Dr. Vo argues that the facts as alleged in the Indictment do not support the elements contained in the first twelve criminal offenses charged that require a showing of fraud. Specifically, Dr. Vo contends that the United States cannot point to any statute or regulation that supports its assertion that Dr. Vo failed to satisfy legal preconditions for reimbursement from the Kentucky Medicaid Program and private insurers. He maintains that there is no legal authority that prohibited his claims for reimbursement of foreign-obtained IUDs, and as such, he did not defraud the Kentucky Medicaid Program and other private insurers by submitting reimbursement claims for allegedly unauthorized foreign-obtained IUDs.

However, Dr.

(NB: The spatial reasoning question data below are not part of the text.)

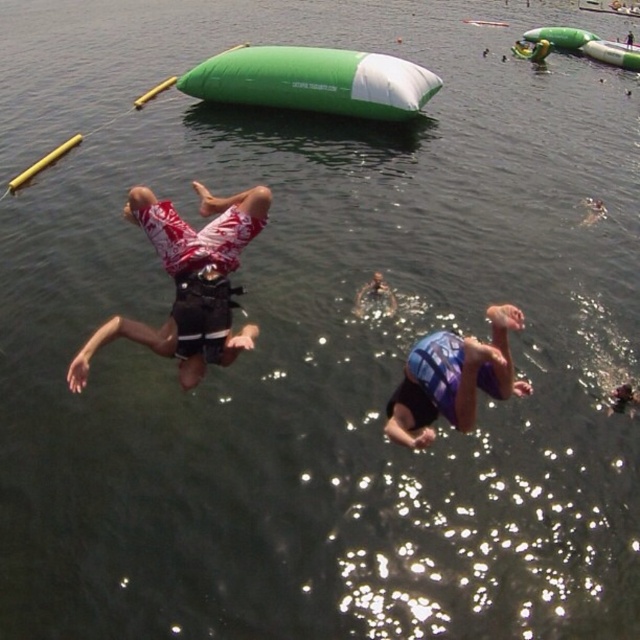
Question: Among these points, which one is nearest to the camera?

Choices:
 (A) (387, 298)
 (B) (416, 381)
 (C) (205, 364)

Answer: (C)

Question: Is printed cotton shorts at center below blue textured life vest at center?

Choices:
 (A) no
 (B) yes

Answer: (B)

Question: Which object is positioned closest to the printed cotton shorts at center?

Choices:
 (A) blue textured life vest at center
 (B) blue mesh swimsuit at center

Answer: (B)

Question: Is blue mesh swimsuit at center positioned behind blue textured life vest at center?

Choices:
 (A) yes
 (B) no

Answer: (B)

Question: Which of the following is the closest to the observer?

Choices:
 (A) (211, 205)
 (B) (508, 312)

Answer: (B)

Question: Is blue mesh swimsuit at center above blue textured life vest at center?

Choices:
 (A) yes
 (B) no

Answer: (B)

Vo has not persuaded the Court that, as a matter of law, he was legally entitled to apply for and receive reimbursements for these medical devices. Under the Federal Food Drug and Cosmetic Act, manufacturers of medical drugs and devices must obtain Food and Drug Administration ("FDA") approval before introducing any new drug into the market. See 21 U.S.C. § 355 (2013). Inherently, devices that are allegedly smuggled into the United States are not approved, so it could reasonably follow that the government would decline to reimburse medical claims stemming from use of such unapproved devices.

As a general matter, the governing Kentucky Medicaid provisions present a mixed factual and legal issue of whether the United States can prove beyond a reasonable doubt that Dr. Vo acted with the necessary, culpable fraudulent intent to be criminally liable. At trial, the United States will have to introduce evidence of which governing Medicaid regulations deemed Dr. Vo's reimbursements legally unauthorized. See United States v. Michell, 165 F. App'x. 821, 826 (11th Cir. 2006) (stating that, at trial, it was "incumbent on the government to introduce evidence of what Medicare laws and regulations permitted and forbad [the conduct performed] during the period alleged in the indictment"). Moreover, there remains a separate, factual issue concerning whether Dr. Vo's interpretation of the relevant provisions constitutes a defense to his alleged actions. The United States will bear the burden of proof at trial that Kentucky's Medicaid Program prohibited Dr. Vo's reimbursement claims and that he possessed the culpable mental state for offenses alleged. Both these issues are open to question.

In addition, Dr. Vo argues that the Court should dismiss Count 3 as time barred. Count 3 alleges one instance of mail fraud, premised upon Dr. Vo's receipt of payments from Medicaid and private insurers. The applicable statute of limitations for mail fraud is five years. See United States v. Bohn, 281 F. App'x 430, 433 n.2 (6th Cir. 2008); 18 U.S.C. § 3282. The statute of limitations in a prosecution of mail fraud for receiving fraudulent documents begins to run on the date of receipt. United States v. Crossley, 224 F.3d 847, 859 (6th Cir. 2000). It is unclear when Dr. Vo received payment from Medicaid for the claim at issue, but given that the date on which Dr. Vo placed the order for the foreign-obtained IUDs was March 10, 2008, it is highly likely that he received the corresponding government reimbursement sometime after March 20, 2008, the applicable beginning date upon which the statute of limitations commenced for the claims. Again, at trial, it will be incumbent upon the United States to establish that this particular Count is not time barred.

The arguments Dr. Vo raises in this motion are largely defenses that are more appropriately raised at trial. As such, the Court denies Dr. Vo's motion for partial dismissal of the Indictment.

Being otherwise sufficiently advised,

IT IS HEREBY ORDERED that Defendant's motion for partial dismissal of the Indictment is DENIED.

IT IS FURTHER ORDERED that Defendant's motion for a bill of particulars is DENIED.